Preheat the oven to 350.  Oil one 9x13 baking dish for thicker bars, or two 9x9 pans for thinner bars.

In a large bowl combine the flour, baking powder, bkaing soda, salt, cinnamon, nutmeg and ginger.  Mix unitl combined.

In a second bowl, whisk together butter, eggs, sugar and vanilla.  Remove about 2 cups of flesh from the cooked sweet potatoes and add to the egg mixture.  Whisk until smooth.

Fold the wet ingredients into the dry, stirring until just incorporated.  
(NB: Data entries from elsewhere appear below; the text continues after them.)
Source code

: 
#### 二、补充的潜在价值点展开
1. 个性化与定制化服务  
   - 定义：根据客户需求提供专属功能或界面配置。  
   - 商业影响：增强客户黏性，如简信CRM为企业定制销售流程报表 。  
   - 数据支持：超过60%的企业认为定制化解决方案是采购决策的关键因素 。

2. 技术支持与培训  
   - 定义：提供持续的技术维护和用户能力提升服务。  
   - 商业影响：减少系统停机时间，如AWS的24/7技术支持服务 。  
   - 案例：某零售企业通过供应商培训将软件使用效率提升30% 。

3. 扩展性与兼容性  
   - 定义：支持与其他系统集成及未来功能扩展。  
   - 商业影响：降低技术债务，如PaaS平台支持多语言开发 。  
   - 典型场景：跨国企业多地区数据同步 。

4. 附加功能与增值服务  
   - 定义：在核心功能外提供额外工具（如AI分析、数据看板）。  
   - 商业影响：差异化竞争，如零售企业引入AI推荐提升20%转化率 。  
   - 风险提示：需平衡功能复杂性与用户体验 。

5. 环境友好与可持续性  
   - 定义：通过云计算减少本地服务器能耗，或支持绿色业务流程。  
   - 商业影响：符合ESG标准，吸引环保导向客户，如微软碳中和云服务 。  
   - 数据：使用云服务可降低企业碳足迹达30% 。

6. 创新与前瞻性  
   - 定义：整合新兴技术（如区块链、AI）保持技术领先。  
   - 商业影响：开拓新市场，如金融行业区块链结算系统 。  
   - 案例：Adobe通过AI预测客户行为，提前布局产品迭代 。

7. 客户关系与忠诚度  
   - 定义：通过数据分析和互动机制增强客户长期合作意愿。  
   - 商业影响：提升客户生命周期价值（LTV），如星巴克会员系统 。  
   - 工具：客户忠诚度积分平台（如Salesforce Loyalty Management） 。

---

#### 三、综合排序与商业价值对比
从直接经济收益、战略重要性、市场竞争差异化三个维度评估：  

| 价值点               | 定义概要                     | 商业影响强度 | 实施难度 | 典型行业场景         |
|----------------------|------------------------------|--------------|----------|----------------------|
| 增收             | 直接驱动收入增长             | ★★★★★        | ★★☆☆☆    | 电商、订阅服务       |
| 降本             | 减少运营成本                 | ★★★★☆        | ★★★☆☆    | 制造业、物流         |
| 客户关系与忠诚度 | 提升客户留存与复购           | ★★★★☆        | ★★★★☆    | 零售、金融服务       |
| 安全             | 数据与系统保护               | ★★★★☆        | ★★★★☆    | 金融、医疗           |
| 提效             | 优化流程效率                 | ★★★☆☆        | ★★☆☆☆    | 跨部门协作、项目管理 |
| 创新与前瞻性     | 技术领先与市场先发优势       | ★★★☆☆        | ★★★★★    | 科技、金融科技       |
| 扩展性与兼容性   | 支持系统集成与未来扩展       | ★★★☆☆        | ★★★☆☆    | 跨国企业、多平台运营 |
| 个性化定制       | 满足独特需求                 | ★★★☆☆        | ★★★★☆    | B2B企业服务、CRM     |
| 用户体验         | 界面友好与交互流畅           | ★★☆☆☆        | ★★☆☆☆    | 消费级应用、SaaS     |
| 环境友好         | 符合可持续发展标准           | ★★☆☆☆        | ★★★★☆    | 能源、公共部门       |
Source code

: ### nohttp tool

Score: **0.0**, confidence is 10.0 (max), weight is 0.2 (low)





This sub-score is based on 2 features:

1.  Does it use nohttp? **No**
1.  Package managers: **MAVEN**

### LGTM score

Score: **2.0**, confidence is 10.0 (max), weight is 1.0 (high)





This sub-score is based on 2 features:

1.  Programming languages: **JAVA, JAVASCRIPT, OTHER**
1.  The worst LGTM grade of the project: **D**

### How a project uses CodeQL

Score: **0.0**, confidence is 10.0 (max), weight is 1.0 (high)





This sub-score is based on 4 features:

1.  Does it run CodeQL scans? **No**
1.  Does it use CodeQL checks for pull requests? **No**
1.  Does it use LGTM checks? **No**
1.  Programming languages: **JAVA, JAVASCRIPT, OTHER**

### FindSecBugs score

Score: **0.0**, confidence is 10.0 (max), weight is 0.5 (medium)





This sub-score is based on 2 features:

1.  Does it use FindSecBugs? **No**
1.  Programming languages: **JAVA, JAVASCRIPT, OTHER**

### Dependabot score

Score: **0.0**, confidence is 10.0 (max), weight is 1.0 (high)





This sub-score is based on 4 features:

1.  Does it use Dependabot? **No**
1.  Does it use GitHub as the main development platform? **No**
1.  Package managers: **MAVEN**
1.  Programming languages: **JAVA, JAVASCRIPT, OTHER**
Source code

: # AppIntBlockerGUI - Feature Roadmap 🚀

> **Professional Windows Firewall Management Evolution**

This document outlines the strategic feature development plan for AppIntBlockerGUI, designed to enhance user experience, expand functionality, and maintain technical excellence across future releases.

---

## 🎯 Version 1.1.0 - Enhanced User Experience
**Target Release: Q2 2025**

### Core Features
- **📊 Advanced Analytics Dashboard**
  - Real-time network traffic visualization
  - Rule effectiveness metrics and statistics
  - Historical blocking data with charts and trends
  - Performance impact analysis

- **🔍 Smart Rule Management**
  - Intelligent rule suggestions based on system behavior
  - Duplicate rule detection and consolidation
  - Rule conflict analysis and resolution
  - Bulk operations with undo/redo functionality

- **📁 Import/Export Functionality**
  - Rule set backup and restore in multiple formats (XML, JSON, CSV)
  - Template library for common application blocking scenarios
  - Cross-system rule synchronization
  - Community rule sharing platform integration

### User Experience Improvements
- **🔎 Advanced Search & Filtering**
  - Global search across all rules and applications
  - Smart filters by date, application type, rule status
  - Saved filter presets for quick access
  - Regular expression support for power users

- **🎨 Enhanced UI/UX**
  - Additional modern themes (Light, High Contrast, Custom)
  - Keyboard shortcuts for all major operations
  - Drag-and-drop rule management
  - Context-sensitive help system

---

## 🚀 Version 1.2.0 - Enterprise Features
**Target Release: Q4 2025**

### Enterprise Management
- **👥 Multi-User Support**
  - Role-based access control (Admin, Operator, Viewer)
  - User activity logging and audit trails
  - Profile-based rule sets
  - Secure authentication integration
 Spread the batter evenly into the prepared baking pans.  Bake for 20-25 minutes or until the edged are lightly browned and a toothpick inserted in the center comes out clean.  ALoow to cool in the pan for 10-15 minutes.  Remove from pan to a wire rack to cool completely.

Meanwhile prepare the glaze by adding the syrup and powdered sugar to a zip top bag and massaging until well combined.  Once the blondies are cool, cut into bars.  Snip the corner off of the glaze bag and drizzle the glaze over the tops of the bars.